◆ **COMPITO A**
In base al brano sulla politica a Valenza, spiega perché lo PSI chiede di essere rappresentato in giunta dopo la scissione socialista. Rispondi con una o due frasi.
◆ **COMPITO B**
Stabilisci se ciascuna affermazione concorda con il brano sulla politica a Valenza. Rispondi sì o no e cita le parole del brano che decidono. (i) Piacentini è un medico. (ii) Dopo la scissione, Deambrogi passa allo PSU. (iii) La conduzione assembleare del Comune dura fino all’autunno del 1969.
◆ **COMPITO C**
Prosegui il brano sulla politica a Valenza a partire dal punto in cui si interrompe.

◆ **TESTO IN ESAME**
Piacentini è invece un personaggio integerrimo (un qualificato medico); cerca di non scontentare nessuno e quindi dice e non dice, accenna e corregge, fa un passo avanti e uno indietro, ma non piace troppo ai palati fini dei politici che lo vedono quasi come un intruso. I valenzani invece assistono impotenti e sgomenti alle giravolte. Alcuni elettori comunisti sono sotto choc: quelli democristiani scuotono la testa e, dopo l’invasione sovietica del 1968 a Praga, che ha soffocato con i carri armati la “primavera” di Dubcek, nei socialisti valenzani si crea una netta contrapposizione anche sui temi non locali.
La conduzione assembleare del Comune prosegue sino all’autunno del 1969, quando la scissione socialista nazionale (4 luglio 1969) suscita reazioni allergiche con i conseguenti problemi di rappresentanza nell’amministrazione locale e ad un inevitabile riesame di tutta la composizione della giunta.
A Valenza se il contrasto, già abbastanza acceso, aveva bisogno d’altro carburante, è stato trovato. Dopo la scissione socialista, di una fusione mai avvenuta nei fatti, dei cinque consiglieri comunali due rimangono nello PSI, Spriano e Scognamiglio; altrettanti passano allo PSU, il vice sindaco Gaia e il senatore Buzio, mentre il quinto, Deambrogi, rimane a metà strada dichiarandosi indipendente. Lo PSI, alla cui segreteria c’è l’autonomista Gino Rossi, non in perfetta sintonia con gli ancora rari dirigenti lombardiani, chiede di essere rappresentato in giunta, visto che sono i “cugini” ad avere il vice sindaco, e fa intendere di essere disposto a rompere se non otterrà soddisfazione. Sta di fatto che è ancora una volta crisi. Alla estromissione del vice sindaco socialdemocratico Gaia (segretario del PSU), seguono le dimissioni degli assessori DC Genovese e Patrucco. L’esclusione dello PSU e le dimissioni degli assessori democristiani sono l’atto conclusivo di una travagliata vicenda nella quale la buona volontà di molti non è bastata a sanare irriducibili contrapposizioni esistenti tra i gruppi.

◆ **ELENCO DATI**
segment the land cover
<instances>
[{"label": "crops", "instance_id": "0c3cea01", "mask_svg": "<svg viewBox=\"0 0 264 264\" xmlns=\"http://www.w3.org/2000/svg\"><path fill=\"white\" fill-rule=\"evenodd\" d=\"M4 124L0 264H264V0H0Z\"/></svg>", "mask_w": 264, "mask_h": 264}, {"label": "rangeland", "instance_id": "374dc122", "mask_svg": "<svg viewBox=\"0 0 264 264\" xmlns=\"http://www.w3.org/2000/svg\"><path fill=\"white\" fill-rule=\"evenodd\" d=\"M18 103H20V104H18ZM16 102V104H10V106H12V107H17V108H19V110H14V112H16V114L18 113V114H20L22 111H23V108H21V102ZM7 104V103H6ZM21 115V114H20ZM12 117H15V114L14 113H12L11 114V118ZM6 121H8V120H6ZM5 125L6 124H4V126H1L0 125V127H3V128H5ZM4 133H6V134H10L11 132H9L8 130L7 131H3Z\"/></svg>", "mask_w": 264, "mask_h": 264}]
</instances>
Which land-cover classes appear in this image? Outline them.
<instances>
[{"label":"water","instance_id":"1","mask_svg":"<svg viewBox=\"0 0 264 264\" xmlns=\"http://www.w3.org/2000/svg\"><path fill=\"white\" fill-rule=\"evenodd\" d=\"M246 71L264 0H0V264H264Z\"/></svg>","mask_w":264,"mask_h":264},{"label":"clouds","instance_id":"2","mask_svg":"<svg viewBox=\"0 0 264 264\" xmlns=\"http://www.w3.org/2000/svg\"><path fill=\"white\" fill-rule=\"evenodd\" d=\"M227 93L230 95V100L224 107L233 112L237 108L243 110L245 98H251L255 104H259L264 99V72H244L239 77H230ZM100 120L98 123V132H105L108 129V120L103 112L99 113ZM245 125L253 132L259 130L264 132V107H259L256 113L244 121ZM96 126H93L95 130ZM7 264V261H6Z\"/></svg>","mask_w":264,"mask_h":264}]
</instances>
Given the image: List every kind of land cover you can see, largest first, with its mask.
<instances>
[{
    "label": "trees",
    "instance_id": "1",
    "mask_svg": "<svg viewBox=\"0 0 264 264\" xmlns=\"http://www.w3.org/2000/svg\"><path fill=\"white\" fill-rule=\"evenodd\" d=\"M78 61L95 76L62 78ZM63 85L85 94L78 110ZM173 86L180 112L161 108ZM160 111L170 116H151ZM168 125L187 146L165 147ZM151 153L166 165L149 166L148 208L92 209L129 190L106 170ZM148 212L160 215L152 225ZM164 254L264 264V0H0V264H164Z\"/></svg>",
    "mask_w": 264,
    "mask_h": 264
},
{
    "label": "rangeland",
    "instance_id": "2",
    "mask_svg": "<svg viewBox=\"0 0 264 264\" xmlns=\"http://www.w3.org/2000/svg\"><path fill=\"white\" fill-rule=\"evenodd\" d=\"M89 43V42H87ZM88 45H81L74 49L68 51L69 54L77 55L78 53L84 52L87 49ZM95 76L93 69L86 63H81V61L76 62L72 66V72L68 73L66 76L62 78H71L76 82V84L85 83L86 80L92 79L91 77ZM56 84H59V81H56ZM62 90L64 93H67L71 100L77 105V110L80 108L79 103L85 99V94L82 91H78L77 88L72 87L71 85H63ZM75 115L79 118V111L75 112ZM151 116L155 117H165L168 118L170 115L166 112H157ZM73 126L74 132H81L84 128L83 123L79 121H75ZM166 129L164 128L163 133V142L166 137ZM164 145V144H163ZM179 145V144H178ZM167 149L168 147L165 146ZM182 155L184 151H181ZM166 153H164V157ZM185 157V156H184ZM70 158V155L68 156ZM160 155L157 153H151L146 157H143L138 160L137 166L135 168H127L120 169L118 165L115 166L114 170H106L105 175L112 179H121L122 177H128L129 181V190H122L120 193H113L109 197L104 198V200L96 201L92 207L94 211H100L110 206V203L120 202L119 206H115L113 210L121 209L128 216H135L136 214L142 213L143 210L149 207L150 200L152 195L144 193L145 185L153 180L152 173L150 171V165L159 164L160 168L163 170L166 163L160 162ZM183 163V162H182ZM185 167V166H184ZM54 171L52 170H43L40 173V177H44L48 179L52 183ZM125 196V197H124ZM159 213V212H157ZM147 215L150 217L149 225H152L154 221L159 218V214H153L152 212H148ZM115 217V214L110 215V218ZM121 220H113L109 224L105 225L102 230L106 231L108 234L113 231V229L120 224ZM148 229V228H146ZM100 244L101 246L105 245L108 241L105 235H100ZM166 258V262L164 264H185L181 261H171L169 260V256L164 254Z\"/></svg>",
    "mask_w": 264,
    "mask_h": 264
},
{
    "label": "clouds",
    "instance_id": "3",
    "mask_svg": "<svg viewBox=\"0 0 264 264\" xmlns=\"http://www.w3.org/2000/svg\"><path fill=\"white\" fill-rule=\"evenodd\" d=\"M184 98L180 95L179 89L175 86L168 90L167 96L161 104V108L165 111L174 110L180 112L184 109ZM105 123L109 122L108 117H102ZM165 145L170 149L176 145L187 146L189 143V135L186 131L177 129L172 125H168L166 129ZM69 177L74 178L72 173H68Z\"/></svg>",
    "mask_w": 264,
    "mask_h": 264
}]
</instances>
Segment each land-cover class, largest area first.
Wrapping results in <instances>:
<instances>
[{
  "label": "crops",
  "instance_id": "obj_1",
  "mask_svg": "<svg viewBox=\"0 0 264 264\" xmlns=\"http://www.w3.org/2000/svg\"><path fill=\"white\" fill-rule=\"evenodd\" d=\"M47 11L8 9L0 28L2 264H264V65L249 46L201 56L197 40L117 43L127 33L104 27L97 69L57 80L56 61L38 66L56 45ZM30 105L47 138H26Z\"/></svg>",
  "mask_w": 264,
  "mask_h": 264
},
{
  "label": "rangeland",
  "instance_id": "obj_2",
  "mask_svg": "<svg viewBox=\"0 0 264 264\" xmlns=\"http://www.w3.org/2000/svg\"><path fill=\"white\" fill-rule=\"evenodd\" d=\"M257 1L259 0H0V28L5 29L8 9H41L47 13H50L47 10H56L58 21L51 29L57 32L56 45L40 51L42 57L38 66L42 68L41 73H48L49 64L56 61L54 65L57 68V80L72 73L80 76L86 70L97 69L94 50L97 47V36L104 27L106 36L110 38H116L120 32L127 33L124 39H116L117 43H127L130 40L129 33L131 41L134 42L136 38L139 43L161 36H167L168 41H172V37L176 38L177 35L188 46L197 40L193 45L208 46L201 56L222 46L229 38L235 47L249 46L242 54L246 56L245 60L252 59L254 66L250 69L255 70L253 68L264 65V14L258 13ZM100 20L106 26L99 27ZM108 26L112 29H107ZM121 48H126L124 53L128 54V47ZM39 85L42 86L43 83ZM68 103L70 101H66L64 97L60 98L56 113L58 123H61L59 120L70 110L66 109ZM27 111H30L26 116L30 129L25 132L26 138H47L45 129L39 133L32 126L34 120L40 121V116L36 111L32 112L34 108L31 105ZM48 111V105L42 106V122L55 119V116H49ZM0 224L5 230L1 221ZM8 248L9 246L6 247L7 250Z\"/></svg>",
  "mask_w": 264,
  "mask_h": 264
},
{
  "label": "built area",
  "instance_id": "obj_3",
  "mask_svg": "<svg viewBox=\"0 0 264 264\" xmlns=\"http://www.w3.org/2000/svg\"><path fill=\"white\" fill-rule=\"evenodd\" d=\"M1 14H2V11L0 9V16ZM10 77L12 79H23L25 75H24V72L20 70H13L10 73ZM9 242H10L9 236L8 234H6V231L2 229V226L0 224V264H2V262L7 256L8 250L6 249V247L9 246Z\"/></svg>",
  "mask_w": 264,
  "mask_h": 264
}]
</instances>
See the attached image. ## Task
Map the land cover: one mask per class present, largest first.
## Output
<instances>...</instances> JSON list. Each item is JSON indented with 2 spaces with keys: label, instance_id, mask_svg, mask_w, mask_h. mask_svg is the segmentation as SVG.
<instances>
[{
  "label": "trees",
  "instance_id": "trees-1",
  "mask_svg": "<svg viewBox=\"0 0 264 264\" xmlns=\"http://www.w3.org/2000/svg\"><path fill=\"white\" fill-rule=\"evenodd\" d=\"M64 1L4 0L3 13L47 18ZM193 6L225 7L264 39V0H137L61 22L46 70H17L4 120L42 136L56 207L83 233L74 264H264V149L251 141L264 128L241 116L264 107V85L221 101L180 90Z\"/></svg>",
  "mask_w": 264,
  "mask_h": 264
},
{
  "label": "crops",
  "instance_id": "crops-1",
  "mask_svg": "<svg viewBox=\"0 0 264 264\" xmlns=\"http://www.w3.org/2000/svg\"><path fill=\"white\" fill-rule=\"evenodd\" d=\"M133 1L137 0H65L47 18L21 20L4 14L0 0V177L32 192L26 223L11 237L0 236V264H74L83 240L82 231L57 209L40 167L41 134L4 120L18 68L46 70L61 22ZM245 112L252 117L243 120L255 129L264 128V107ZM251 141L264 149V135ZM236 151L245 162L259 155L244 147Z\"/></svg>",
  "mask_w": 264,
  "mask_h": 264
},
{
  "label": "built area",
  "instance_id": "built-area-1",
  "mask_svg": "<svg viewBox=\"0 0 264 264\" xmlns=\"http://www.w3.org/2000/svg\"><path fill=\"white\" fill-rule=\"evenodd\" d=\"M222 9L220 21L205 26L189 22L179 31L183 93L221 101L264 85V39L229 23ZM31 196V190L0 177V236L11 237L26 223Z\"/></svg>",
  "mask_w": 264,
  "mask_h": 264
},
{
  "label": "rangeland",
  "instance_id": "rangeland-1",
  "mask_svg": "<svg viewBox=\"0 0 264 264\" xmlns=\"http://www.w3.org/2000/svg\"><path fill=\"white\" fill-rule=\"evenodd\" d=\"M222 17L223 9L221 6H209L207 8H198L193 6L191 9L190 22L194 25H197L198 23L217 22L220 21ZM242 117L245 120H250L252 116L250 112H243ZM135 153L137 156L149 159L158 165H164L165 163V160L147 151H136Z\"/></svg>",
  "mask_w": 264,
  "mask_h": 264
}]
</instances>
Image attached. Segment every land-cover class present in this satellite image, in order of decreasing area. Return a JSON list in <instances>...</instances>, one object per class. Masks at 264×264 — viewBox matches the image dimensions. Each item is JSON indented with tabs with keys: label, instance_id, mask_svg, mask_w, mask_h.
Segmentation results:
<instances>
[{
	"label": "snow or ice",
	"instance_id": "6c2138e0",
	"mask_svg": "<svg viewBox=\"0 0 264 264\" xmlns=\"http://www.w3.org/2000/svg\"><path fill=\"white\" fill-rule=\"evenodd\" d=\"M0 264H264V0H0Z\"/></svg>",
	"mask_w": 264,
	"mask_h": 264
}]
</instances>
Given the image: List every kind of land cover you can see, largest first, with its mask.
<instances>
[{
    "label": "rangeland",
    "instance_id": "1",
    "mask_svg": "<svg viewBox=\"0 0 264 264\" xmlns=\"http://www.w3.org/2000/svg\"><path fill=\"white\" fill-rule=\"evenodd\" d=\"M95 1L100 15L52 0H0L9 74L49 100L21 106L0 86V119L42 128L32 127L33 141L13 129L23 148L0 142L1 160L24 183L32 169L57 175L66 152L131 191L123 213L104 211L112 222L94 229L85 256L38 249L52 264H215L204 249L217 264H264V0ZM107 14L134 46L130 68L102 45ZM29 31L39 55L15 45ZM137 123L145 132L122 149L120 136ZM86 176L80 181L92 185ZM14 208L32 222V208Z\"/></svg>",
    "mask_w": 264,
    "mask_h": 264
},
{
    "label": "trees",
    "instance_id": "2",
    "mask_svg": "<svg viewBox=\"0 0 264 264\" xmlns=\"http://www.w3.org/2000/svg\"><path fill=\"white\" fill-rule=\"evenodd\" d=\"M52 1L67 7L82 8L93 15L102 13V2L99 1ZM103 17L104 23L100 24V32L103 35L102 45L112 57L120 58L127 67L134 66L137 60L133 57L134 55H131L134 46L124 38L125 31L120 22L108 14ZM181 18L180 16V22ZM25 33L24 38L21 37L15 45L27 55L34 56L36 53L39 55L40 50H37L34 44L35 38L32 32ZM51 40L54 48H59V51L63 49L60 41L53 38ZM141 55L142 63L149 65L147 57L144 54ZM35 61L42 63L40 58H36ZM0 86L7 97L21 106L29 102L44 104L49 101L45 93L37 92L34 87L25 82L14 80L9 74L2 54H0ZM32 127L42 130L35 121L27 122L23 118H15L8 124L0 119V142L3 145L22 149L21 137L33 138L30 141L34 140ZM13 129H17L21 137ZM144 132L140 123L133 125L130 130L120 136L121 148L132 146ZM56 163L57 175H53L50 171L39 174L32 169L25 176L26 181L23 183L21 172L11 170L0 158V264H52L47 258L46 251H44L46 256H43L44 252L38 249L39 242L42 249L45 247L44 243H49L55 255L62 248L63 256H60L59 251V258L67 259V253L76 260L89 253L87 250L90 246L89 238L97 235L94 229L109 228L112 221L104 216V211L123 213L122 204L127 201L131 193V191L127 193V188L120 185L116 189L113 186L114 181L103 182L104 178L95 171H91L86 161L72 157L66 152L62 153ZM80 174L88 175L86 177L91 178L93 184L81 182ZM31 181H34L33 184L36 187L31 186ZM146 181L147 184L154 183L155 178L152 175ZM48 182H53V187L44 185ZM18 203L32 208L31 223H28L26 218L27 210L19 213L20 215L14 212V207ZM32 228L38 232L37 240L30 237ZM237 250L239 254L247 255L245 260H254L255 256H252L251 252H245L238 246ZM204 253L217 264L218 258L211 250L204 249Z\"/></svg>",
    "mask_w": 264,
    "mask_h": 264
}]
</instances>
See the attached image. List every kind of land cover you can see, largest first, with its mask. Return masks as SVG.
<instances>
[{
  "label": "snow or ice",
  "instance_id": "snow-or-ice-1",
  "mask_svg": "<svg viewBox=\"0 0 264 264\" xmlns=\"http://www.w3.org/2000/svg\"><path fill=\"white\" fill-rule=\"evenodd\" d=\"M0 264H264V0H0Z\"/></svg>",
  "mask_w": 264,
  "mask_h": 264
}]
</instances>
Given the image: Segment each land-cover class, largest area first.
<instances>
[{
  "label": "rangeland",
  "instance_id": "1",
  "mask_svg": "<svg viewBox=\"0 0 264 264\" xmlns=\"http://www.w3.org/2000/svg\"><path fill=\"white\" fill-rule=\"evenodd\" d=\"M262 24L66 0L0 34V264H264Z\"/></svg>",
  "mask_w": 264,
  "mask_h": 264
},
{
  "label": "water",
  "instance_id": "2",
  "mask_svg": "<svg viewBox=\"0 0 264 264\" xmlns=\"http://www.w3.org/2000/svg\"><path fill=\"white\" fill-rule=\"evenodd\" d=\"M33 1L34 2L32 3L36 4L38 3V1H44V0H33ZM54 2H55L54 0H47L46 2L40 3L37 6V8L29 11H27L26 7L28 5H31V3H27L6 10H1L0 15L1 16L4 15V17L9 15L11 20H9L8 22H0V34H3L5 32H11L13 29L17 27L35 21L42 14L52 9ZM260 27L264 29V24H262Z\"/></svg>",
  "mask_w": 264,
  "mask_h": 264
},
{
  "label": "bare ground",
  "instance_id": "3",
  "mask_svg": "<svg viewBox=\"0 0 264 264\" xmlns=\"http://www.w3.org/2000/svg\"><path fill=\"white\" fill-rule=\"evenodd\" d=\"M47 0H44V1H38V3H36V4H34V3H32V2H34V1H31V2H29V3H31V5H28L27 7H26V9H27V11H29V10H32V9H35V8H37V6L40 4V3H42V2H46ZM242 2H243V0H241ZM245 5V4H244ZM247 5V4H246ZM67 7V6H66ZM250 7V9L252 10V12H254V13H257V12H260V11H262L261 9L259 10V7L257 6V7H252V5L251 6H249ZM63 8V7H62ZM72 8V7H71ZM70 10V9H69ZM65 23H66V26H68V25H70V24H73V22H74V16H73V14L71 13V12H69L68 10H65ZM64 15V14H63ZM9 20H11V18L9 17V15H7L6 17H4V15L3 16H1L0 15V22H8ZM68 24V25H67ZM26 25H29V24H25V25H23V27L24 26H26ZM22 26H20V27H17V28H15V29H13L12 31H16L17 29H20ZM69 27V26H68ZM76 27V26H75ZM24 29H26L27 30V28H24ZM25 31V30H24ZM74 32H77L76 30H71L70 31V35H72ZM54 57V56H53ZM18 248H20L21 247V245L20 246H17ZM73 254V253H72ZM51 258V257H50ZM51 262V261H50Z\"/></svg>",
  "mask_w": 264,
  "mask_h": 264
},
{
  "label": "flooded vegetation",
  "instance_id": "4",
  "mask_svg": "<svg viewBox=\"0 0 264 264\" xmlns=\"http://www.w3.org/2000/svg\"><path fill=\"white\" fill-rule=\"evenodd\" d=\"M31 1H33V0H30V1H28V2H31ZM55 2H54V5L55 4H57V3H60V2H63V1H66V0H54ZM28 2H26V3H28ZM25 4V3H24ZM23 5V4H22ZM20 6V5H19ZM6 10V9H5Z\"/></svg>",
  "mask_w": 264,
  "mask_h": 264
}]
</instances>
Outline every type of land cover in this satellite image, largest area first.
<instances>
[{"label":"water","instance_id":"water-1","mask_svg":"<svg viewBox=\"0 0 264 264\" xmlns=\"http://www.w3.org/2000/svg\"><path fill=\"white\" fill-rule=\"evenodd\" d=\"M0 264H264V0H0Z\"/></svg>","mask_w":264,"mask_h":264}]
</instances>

◆ **RISPOSTA A**
Lo PSI chiede un posto in giunta perché sono i “cugini” dello PSU ad avere il vice sindaco. Fa anche intendere di essere disposto a rompere se non otterrà soddisfazione.

◆ **RISPOSTA B**
(i) Sì: “un qualificato medico”.
(ii) No: “il quinto, Deambrogi, rimane a metà strada dichiarandosi indipendente”.
(iii) Sì: “La conduzione assembleare del Comune prosegue sino all’autunno del 1969”.

◆ **RISPOSTA C**
L’esperienza di due anni e mezzo di gestione assembleare della città è stata molto difficile e ha dato quello che poteva dare: poco. Sul suo funzionamento hanno influito alcune difficoltà del tutto particolari ed evidenti: l’impossibilità di decidere a maggioranza sui problemi di maggior importanza e la conseguente esigenza di ricercare faticosamente un punto d’incontro tra tutti i componenti, la necessità di consultazione dei gruppi di partito prima di adottare decisioni importanti. Ne consegue che l’andamento della giunta è stato sovente reso problematico da lunghe procedure di consultazione, di discussione, di riconsultazione e di ripensamento, che spesso hanno ritardato le decisioni e gli interventi, rimanendo legati solo ad un programma sociale indistinto. Ma, come ben sappiamo ancora oggi, con promesse, minacce, speranze e senza contenuti non si costruisce nulla e la collaborazione è un impegno troppo vago, anche se auspicata da tutti. Non che sia un’asserzione inedita, per l’amor del cielo.